Fate of beloved East Side grocer to be determined at auction

Jenifer Street Market

Supporters are rallying to help the Jenifer Street Market buy the building that houses the grocery.

Customers of a longtime East Side Madison grocery are hoping its owners will submit the winning bid next week to buy the building the business has called home for more than 40 years — and by so doing ensure the grocery’s existence for many years to come.

To better the Jenifer Street Market’s chances, a neighborhood group is looking to raise $100,000 toward the effort — largely with no strings attached.

The future of the market at 2038 Jenifer St. was thrown into doubt in October, when the company that owns its building, Schoep’s Ice Cream, entered receivership. The Schoep’s facility on Division Street is connected to the market property.

On Monday, the market’s owners will be one of the bidders to gather at the Madison Concourse Hotel for an auction of the grocery property and 11 other Schoep’s assets, Jenifer Street co-owner Stephen McKenzie said. Potential buyers will be separated from one another and initially will not know the amounts of competing bids as the court-ordered receiver circulates among them to get the best price, he said. The money raised will go to pay off Schoep’s more than 60 listed creditors.

McKenzie said the grocery was the first to put in an offer about three weeks ago on the approximately 10,000-square-foot store and adjoining 15,000-square-foot parking lot. For competitive reasons, he declined to reveal the amount of the bid. The property was most recently assessed at $454,000.

He didn’t know how many other bids there are and Schoep’s receiver, Milwaukee attorney Michael Polsky, did not respond to requests for comment. McKenzie, though, said the market’s seen a lot of visitors lately who weren’t there to pick up a loaf of bread or six-pack of beer — they were scoping out the property’s potential.

“I do expect there to be a lot of bidders,” he said.

Meanwhile, a new group called the SASY Business Development Association was formed specifically to preserve the store.

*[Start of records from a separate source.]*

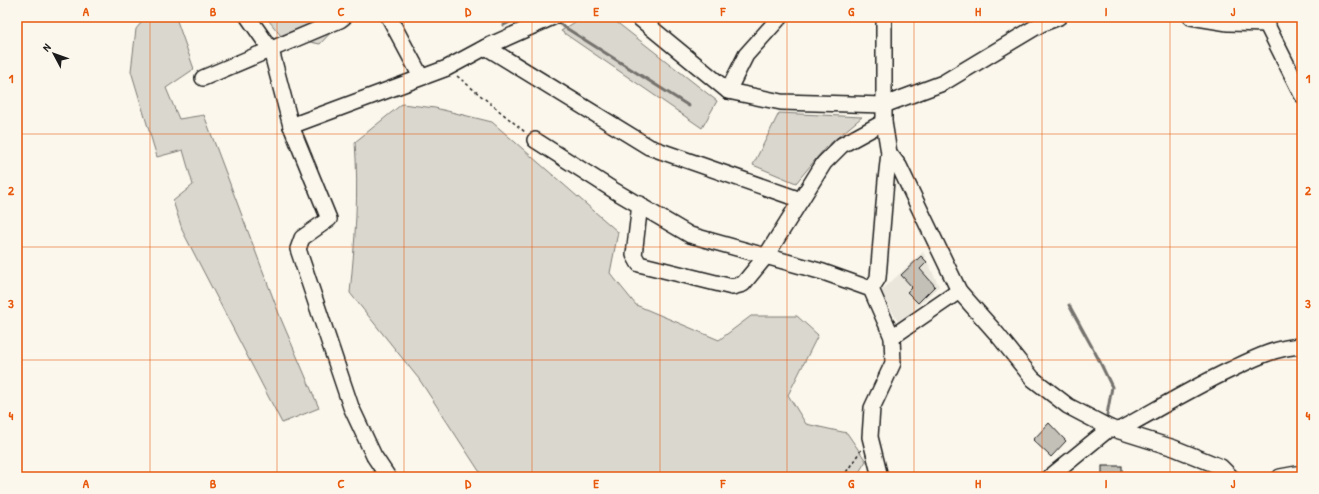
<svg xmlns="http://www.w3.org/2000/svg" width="1319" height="494" font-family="'Patrick Hand',sans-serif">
<rect width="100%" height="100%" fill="#fbf7ec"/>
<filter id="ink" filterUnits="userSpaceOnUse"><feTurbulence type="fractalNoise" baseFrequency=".025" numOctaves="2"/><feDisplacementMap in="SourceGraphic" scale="8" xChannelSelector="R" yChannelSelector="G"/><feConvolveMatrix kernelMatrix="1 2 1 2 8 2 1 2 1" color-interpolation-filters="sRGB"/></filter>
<g filter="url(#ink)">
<polygon fill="#eae6dc" points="923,252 939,286 899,324 881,291"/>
<g fill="#dad7ce" stroke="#7b7a75">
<polygon points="146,17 176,18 194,69 166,88 179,119 204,115 281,319 319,408 282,423 183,232 173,201 193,185 183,150 157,157 131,71 136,29"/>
<polygon points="266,17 345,17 320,44 281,36"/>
<polygon points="583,17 610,17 717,101 702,128 561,31"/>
<path d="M402,104L435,108L492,122L618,232L610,273L636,305L719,340L751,316H797L818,335L788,395L806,424L847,433L866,461L856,477H483L419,379L350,293C355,242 359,193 355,142Z"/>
<polygon points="779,113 862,117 825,148 796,183 753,165"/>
</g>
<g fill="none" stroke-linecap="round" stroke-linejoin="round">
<g stroke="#74726e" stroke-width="3">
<polyline points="555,21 689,106"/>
<polyline points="504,25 520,17"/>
<polyline points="1069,305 1098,358 1112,387 1107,415"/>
</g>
</g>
<g fill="#c3c0b8" stroke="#1c1c1c">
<polygon points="921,256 927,262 920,269 935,286 918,303 907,292 912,287 901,275"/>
<polygon points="1049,423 1066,441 1051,457 1033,440"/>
<rect x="1102" y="466" width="20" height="11"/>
</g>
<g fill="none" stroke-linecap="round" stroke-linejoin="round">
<g stroke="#1c1c1c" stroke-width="18">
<g id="minor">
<polyline points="248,17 271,50 291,126 329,219 302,238 298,249 351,407 374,456 388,477"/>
<polyline points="389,17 421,77"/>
<polyline points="638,17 728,91 781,102 884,105 943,83 1041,24 1059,17"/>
<polyline points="884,17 884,122 889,153 899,166 959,291 997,334 1033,379 1068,406 1110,428 1174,448 1221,467 1231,477"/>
<polyline points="1191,17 1228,23 1268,24"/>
<polyline points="1263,17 1302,95"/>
<polyline points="486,47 649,147 801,200"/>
<polyline points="203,78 340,20 344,17"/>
<polyline points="728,91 746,55 780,17"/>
<polyline points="291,126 447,68 486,47 553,17"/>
<polyline points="535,140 615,191 690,235 823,272 871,289 892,337 893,363 872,408 870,437 880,477"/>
<polyline points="640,204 634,255 639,264 732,287 743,284 766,256 824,163 842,145 884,122"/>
<polyline points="871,289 878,278 886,180 889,153"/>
<polyline points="892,337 959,291"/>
<path d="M1119,430C1156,410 1192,388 1230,370C1253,359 1276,347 1302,346"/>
<polyline points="1050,477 1110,428"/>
<polyline points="1280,477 1302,473"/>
</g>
</g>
<g stroke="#1c1c1c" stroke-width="1.5" stroke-dasharray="3 3" stroke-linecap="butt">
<polyline points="457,76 525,132"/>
<polyline points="843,477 861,450"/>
</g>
<use href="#minor" stroke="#fbf7ec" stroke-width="15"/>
</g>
</g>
<path fill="none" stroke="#e8590c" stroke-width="1" stroke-opacity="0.55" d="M150,17V477M277,17V477M404,17V477M532,17V477M660,17V477M787,17V477M914,17V477M1042,17V477M1170,17V477M17,134H1302M17,247H1302M17,360H1302"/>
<rect width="1319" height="494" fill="none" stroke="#fbf7ec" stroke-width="44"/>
<g transform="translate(54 54) rotate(311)" stroke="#fbf7ec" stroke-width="3" paint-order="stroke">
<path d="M0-3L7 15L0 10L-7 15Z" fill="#1c1c1c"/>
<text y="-6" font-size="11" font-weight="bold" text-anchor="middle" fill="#1c1c1c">N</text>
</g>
<rect x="22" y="22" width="1275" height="450" fill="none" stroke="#e8590c" stroke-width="1.5"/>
<g font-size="13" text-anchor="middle" font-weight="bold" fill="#e8590c">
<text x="86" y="16">A</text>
<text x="213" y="16">B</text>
<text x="341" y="16">C</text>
<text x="468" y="16">D</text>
<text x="596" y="16">E</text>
<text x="723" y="16">F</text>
<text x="851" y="16">G</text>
<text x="978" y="16">H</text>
<text x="1106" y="16">I</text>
<text x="1233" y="16">J</text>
<text x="11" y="83">1</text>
<text x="1308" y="83">1</text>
<text x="11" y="195">2</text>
<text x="1308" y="195">2</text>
<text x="11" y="308">3</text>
<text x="1308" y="308">3</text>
<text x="11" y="420">4</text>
<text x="1308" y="420">4</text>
<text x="86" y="488">A</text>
<text x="213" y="488">B</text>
<text x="341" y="488">C</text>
<text x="468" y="488">D</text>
<text x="596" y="488">E</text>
<text x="723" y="488">F</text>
<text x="851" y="488">G</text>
<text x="978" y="488">H</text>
<text x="1106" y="488">I</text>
<text x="1233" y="488">J</text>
</g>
</svg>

SASY stands for Schenk-Atwood-Starkweather-Yahara, the name of a nearby neighborhood.

President and founder Trevor Fink said Friday morning that in nine days the group raised in excess of $50,000 from hundreds of donors. The money is not included in the market owner’s bid as that was submitted before the fundraising started, but Fink said if the money is needed at auction to make the market the winner, it’s available.

The only requirement is that the market remain at its current location or at some new site within a half-mile of the current site.

“As long as the market stays in the neighborhood, then that money goes to them,” he said.

If the money is not needed — either because the market loses at auction or wins with its existing bid — donors will get their money back, he said.

Work needed

McKenzie predicted that without the neighborhood’s help, it’s “very probable that the numbers would not work out.”

He said Schoep’s has neglected the market property’s upkeep in recent years and it likely needs from $110,000 to $150,000 in improved insulation and mechanicals, exterior work and other items.

Fink said that money raised by his group could be used for such work if the work is required by a developer that intends to keep the store in the neighborhood. McKenzie said he could envision a outcome in which a developer buys the entire Schoep’s property then sells the market property to the market.

“This fund is not meant for general upgrades to the store, only to supplement the bid or help pay for the costs associated with the process,” Fink said.

Personal options

McKenzie said he and the other owner are prepared to tap into personal home equity and other personal sources to help pay for the purchase. Fink said he was satisfied the business had a genuine need for neighbors’ financial help.

“I’m overwhelmed at the customer support in this,” McKenzie said. “These people have taken ownership in that store.”

The market is in a neighborhood mixed-use zoning district, which under city ordinance could allow the market property to be redeveloped for a wide variety of uses, although some come with specific conditions. Uses range from single-family homes and apartments to retailers and liquor stores to coffee shops and restaurants.

The Schoep’s receivership case is next scheduled to be in Dane County Circuit Court on Wednesday.